Bir karşı örnek olarak 1940 toplumsal gerçekçi kuşağa bakabiliriz. Bu yazar grubundan hiçbiri artık aramızda yaşamadığı halde yazınsal etkinlikleriyle, yapıtlarıyla sapasağlam duruyorlar aramızda hâlâ. Çünkü söz konusu yazarların hiçbiri, sosyalist dünya görüşünden sapmamış, ama ideolojilerin yanar dönerliğine de kanmamıştır. Sağdan da örnek verebiliriz. Ahmet Hamdi Tanpınar, Yusuf Atılgan sağ dünya görüşünün yani idealizmin ardılı yazarlar, ama ikisi de sağ ideolojiye yer açmış değil yapıtlarında Tarık Buğra gibi. Bu nedenle andığım iki yazar senin, benim değil yalnız, hepimizin yazarı. Nâzım, Sabahattin Ali, Rıfat Ilgaz vb. yazarların da hepimizin yazarı olması gerektiği gibi. Oysa ötekileri, falan ya da filan ideolojiyi benimseyenlerin (modayla zamanenin de ideoloji olduğunu anımsatayım burada) yazarı olarak kalıyorlar yalnızca. Sonra da yazının kimsesizler mezarlığında sonsuz uykularına çekiliyorlar. Tek eksik, yaşarken bunu göremiyor olmaları…

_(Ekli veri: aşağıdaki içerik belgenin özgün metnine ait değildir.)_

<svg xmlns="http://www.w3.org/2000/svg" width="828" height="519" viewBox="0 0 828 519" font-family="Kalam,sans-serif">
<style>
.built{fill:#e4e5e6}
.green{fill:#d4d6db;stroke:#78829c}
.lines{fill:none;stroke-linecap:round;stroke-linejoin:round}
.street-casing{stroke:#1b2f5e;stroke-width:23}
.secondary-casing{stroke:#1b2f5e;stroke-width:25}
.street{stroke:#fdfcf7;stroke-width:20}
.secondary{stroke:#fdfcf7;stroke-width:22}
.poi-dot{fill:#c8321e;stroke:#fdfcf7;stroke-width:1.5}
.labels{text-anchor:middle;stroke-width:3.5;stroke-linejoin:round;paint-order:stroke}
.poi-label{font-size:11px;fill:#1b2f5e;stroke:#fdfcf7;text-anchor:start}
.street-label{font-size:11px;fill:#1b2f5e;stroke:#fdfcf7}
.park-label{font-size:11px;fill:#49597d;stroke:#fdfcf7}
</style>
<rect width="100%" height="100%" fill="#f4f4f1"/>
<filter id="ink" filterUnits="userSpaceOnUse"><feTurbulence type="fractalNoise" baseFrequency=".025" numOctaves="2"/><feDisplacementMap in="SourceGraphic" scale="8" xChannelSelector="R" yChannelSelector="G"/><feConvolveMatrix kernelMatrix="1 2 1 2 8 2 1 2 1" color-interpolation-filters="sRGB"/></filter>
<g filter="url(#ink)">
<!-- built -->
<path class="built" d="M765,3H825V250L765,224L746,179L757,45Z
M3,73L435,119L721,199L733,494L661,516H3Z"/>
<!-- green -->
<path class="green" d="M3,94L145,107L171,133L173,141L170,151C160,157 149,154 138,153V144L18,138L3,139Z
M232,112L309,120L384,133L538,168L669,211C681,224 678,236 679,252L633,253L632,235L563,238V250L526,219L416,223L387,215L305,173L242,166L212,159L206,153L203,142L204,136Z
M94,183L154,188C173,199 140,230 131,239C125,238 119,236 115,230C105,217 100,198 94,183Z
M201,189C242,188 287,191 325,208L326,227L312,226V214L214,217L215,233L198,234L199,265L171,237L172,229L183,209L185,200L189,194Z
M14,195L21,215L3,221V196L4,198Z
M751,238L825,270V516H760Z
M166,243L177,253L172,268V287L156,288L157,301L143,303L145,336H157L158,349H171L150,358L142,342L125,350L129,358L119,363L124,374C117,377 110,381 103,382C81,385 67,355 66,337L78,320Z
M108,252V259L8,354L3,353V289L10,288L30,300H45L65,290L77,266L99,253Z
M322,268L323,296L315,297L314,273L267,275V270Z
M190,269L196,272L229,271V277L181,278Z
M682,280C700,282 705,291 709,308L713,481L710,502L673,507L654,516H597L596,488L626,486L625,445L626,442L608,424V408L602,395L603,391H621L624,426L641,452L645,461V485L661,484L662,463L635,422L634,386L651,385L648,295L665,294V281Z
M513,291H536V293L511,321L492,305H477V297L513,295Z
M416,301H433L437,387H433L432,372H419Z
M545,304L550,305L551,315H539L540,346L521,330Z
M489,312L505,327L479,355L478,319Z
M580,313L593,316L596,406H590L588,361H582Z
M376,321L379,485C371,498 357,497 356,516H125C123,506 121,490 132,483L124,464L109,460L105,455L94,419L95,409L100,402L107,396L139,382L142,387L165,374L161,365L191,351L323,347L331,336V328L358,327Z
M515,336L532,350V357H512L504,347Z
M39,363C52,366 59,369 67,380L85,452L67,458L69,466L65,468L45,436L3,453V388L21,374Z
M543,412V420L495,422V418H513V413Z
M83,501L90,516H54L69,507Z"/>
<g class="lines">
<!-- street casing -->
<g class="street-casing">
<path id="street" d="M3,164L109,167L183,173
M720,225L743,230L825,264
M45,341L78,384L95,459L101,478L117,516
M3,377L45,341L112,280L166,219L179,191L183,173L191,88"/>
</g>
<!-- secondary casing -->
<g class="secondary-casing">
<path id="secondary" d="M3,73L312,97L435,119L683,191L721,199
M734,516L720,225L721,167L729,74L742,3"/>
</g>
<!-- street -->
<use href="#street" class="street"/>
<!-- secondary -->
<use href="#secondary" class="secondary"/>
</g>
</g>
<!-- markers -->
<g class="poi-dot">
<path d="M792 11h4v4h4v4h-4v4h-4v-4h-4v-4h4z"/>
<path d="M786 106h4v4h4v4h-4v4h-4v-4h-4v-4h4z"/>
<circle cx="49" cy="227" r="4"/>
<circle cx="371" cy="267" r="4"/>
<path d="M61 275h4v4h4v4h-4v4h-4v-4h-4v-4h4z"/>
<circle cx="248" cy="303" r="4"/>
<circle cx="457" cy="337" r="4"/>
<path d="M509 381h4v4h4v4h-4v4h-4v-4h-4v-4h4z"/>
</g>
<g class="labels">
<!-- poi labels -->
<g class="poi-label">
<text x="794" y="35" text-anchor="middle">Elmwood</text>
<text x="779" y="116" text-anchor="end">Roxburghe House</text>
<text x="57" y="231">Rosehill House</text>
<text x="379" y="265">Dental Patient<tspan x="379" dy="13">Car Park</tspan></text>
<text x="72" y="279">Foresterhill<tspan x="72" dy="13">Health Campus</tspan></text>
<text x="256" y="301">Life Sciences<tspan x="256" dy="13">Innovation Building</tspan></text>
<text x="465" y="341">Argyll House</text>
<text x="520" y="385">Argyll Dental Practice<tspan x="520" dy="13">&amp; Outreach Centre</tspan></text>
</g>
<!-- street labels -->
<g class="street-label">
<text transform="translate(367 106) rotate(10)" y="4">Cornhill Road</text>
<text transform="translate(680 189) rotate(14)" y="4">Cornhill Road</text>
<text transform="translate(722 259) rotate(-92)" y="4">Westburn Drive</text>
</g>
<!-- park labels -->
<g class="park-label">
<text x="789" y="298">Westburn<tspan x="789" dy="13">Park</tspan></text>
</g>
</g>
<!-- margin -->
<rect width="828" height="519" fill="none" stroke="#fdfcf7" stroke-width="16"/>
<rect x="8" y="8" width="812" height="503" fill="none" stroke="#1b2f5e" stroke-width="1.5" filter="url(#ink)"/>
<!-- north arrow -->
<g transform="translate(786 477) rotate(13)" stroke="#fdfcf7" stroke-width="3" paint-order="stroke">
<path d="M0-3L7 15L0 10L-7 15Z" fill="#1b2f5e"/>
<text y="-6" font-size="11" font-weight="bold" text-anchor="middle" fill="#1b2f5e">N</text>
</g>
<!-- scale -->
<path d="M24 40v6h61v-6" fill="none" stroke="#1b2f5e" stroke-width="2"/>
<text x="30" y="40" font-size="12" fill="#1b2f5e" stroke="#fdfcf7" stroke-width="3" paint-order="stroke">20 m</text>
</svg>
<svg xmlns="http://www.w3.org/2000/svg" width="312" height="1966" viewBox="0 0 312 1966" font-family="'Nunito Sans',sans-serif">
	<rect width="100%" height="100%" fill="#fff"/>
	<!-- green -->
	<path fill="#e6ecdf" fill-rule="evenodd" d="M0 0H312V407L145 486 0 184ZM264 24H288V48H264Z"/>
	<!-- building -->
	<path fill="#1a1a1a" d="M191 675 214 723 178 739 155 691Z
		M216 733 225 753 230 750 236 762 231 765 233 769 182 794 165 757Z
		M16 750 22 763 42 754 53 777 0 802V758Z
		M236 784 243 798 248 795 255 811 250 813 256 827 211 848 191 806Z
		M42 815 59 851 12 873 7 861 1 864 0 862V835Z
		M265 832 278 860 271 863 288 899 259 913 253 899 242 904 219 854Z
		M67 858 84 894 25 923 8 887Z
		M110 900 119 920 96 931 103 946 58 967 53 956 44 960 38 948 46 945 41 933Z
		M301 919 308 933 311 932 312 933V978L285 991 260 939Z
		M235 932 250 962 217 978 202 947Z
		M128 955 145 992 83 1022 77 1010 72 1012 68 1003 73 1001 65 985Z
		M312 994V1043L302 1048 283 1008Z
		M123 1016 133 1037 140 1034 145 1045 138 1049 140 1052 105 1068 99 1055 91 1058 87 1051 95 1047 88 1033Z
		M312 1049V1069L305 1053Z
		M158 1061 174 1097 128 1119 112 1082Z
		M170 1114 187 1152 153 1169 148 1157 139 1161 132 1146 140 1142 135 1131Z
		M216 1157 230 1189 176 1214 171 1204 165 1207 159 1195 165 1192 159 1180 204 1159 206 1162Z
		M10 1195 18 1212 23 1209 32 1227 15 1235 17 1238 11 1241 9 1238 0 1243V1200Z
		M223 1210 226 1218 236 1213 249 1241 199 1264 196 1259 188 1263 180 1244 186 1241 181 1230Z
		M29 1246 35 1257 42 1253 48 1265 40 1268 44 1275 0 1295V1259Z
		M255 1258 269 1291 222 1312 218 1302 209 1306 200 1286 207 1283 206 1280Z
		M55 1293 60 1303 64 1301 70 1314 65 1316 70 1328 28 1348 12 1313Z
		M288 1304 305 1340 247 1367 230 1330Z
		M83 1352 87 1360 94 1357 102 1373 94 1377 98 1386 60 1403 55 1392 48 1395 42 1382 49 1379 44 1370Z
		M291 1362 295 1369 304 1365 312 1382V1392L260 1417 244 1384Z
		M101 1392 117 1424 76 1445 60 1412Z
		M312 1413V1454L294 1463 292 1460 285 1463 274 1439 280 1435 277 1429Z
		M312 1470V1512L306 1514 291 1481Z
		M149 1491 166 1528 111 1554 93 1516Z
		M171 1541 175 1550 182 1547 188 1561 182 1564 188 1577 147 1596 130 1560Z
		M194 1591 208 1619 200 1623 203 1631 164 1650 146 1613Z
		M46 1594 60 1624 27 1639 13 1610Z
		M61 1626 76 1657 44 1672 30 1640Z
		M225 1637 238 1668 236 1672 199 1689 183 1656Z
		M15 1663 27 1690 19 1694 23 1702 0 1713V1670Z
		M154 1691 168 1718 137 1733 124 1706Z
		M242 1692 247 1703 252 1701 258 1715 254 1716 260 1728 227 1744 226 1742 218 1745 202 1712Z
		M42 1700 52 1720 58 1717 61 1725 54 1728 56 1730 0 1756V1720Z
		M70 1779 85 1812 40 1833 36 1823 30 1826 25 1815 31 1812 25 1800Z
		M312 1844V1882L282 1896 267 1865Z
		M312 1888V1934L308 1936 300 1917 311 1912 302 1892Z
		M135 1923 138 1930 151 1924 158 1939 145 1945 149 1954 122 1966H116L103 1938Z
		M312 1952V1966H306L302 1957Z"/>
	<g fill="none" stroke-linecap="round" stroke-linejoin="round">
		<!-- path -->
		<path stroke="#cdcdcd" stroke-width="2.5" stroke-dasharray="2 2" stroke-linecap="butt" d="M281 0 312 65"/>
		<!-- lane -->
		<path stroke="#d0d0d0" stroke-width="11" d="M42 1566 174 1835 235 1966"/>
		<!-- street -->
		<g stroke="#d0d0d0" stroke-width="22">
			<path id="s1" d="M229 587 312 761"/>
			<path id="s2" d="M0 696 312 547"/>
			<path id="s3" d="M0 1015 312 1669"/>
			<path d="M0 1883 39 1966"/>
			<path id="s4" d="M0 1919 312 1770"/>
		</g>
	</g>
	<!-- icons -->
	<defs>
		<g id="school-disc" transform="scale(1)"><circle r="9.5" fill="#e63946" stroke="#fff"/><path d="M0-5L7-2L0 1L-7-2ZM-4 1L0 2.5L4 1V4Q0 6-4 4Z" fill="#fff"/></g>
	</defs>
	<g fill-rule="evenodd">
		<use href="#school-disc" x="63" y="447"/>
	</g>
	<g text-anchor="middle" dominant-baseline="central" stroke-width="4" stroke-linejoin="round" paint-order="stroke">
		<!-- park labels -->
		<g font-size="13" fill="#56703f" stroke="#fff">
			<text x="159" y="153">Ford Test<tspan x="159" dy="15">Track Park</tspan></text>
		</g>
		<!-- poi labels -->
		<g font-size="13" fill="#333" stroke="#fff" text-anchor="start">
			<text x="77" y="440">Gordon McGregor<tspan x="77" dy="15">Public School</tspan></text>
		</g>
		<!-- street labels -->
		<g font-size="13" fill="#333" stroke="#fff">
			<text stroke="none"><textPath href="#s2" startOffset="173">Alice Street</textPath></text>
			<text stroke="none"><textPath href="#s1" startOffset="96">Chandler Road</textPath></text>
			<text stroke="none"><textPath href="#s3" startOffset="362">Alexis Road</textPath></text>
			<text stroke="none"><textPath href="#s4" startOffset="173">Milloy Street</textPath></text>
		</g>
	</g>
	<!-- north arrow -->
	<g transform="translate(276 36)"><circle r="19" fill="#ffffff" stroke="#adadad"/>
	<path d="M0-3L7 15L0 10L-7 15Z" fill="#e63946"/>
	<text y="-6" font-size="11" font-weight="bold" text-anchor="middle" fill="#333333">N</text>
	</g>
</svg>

4) Edebiyatın insan yaşamı ve onu saran koşullardan uzak, salt oyuna dönüştürülmüş bir yazın anlayışı içinde ortaya konulmasını nasıl değerlendiriyorsunuz?
Yazın da, tüm öteki sanatlar da elbet bir oyun, evet yalnızca oyun… Ama bu oyunun ne olduğuna, bunun nasıl yapıldığına bakmadan, geçmiş on binlerce yıldan bu yana yapılanları, bu alandaki deneyimlerle birikimleri bilmeden nasıl oyun kurabilirsiniz? Daha düz bir söyleyişle oyunu bilmeden, oynamasını öğrenmeden kurallarına uygun oyun kurabilmeniz olası mı?
Bu doğrultuda Türkçede üç kaynak mutlaka okunmalı, bilinmeli, içselleştirilmeli yazarlar tarafından: Johan Huizinga (Homo Ludens/ Oyunun Toplumsal İşlevi Üzerine Bir Deneme/Çeviren:Mehmet Ali Kılıçbay/ Ayrıntı), Metin And (Oyun ve Bügü/YKY), Özdemir Nutku (Oyun Çocuk Tiyatro/Özgür)
Sözün kısası yazını, toplumsal işlevinden soyutlayıp salt oyun olarak kuramazsınız! Dünya yazını, geçmiş tüm birikimiyle bunun böyle olmadığını gösteriyor bize! Çünkü oyun, toplumsal işlevi için var!